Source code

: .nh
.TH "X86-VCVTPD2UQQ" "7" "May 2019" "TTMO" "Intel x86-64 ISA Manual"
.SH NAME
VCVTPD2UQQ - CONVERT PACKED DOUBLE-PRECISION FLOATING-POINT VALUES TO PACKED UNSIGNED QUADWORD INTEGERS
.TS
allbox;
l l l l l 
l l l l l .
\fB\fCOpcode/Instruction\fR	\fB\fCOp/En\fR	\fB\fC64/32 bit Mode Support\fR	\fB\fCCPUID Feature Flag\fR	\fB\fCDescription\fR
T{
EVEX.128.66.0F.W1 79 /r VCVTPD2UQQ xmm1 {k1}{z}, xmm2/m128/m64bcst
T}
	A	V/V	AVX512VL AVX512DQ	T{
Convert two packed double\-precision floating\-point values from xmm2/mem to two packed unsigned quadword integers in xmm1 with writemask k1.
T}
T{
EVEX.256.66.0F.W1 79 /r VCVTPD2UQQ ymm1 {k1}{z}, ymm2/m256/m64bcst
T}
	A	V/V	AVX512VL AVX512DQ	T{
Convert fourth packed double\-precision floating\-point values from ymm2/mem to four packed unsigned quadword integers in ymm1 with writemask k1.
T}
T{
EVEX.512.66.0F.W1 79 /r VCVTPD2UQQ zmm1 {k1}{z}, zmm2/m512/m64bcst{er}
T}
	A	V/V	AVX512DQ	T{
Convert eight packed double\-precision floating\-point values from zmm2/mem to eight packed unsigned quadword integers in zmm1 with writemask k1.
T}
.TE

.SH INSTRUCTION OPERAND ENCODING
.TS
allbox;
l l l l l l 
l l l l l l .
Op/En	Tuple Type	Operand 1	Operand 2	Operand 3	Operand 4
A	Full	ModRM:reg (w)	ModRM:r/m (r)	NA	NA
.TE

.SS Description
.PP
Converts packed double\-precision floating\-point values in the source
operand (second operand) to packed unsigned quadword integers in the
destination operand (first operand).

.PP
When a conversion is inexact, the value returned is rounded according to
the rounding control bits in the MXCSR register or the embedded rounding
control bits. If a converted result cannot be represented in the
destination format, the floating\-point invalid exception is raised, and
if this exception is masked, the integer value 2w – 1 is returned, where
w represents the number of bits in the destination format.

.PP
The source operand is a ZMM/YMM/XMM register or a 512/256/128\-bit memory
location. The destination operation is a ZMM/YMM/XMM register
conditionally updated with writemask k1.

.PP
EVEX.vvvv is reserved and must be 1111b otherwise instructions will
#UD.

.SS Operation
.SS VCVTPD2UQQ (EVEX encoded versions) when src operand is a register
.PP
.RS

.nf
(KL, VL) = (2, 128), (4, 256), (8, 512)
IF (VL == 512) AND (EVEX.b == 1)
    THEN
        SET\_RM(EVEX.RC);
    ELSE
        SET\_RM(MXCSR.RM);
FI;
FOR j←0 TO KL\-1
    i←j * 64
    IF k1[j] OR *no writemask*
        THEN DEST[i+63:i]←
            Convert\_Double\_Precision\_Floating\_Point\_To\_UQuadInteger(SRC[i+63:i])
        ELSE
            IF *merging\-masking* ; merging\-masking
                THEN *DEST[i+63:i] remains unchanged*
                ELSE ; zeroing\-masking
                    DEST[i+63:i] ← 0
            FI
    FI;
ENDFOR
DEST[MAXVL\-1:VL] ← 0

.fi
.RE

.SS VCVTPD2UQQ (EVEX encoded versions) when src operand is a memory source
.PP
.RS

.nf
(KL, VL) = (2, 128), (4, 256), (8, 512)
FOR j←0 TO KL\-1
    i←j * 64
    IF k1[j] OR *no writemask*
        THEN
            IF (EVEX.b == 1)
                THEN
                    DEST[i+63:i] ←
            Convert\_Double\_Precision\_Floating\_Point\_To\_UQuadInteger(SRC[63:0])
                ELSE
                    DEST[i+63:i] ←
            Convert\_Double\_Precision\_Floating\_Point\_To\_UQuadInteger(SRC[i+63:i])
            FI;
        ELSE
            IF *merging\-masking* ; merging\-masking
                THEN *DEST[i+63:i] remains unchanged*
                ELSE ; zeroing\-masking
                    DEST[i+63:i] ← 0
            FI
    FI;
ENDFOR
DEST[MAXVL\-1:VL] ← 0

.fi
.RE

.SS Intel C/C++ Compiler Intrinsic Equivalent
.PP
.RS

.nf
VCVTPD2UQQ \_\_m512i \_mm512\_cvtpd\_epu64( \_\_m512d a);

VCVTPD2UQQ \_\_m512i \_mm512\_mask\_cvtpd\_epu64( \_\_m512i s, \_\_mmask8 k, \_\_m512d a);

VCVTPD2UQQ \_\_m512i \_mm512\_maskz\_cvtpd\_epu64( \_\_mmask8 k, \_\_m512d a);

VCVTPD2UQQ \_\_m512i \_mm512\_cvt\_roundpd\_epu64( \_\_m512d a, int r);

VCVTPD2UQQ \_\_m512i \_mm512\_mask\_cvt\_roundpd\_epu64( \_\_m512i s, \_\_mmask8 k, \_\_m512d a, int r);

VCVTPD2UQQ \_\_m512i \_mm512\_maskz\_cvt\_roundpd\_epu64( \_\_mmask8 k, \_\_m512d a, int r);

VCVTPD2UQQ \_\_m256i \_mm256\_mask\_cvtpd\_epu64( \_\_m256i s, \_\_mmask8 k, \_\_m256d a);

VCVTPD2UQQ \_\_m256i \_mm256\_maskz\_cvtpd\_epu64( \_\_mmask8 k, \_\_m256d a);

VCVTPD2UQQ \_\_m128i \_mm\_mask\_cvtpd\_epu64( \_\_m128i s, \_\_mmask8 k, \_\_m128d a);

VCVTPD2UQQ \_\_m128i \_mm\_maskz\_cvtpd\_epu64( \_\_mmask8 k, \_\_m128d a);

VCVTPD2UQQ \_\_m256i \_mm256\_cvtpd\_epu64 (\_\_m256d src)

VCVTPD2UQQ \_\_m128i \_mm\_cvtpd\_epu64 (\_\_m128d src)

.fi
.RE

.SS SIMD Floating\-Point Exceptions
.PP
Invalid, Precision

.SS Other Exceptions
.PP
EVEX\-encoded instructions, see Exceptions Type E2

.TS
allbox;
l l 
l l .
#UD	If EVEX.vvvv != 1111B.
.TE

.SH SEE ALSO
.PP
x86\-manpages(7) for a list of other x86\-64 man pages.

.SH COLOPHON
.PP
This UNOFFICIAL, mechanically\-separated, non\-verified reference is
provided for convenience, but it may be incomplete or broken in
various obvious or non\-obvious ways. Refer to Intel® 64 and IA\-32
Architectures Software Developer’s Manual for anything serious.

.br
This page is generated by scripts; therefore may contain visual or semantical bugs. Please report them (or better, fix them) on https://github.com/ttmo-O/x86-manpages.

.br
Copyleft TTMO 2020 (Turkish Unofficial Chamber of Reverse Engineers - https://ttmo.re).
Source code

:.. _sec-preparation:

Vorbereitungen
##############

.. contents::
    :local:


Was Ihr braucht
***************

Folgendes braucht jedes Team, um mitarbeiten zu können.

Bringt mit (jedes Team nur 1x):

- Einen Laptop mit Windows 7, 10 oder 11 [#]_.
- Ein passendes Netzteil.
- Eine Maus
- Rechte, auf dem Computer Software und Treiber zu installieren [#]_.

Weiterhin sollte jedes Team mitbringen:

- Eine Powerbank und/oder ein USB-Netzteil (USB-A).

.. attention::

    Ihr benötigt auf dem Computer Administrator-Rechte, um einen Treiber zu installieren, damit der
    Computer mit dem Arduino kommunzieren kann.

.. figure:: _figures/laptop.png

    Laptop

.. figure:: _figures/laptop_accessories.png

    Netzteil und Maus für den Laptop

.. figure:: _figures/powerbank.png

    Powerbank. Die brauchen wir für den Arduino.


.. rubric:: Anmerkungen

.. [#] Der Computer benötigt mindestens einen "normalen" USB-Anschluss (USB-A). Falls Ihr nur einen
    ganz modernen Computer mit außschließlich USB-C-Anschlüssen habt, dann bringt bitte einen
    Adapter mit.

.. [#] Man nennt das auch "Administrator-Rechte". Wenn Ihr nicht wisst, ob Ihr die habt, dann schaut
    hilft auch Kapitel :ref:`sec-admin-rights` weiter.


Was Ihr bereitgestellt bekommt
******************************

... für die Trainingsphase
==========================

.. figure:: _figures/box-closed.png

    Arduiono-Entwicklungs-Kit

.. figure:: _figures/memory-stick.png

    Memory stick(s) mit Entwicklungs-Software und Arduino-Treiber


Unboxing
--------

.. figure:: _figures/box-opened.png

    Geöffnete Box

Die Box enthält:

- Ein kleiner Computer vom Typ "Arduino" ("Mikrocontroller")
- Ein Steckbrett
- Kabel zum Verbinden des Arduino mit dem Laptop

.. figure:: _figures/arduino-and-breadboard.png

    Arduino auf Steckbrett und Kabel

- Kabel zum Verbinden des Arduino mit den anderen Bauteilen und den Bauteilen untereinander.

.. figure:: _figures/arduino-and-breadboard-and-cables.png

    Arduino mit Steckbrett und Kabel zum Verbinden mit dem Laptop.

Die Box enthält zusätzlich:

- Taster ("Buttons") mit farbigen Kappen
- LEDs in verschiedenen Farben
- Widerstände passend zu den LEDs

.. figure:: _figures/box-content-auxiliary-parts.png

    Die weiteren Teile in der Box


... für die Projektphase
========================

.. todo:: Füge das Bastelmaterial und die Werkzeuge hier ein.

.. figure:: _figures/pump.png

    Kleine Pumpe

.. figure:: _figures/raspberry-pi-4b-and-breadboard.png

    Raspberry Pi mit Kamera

__Task item__
Please copy the lines above from the line with "Converts packed double\-precision" up to and including the line with "When a conversion", exactly as written and with nothing else.

__Worked solution__
Converts packed double\-precision floating\-point values in the source
operand (second operand) to packed unsigned quadword integers in the
destination operand (first operand).

.PP
When a conversion is inexact, the value returned is rounded according to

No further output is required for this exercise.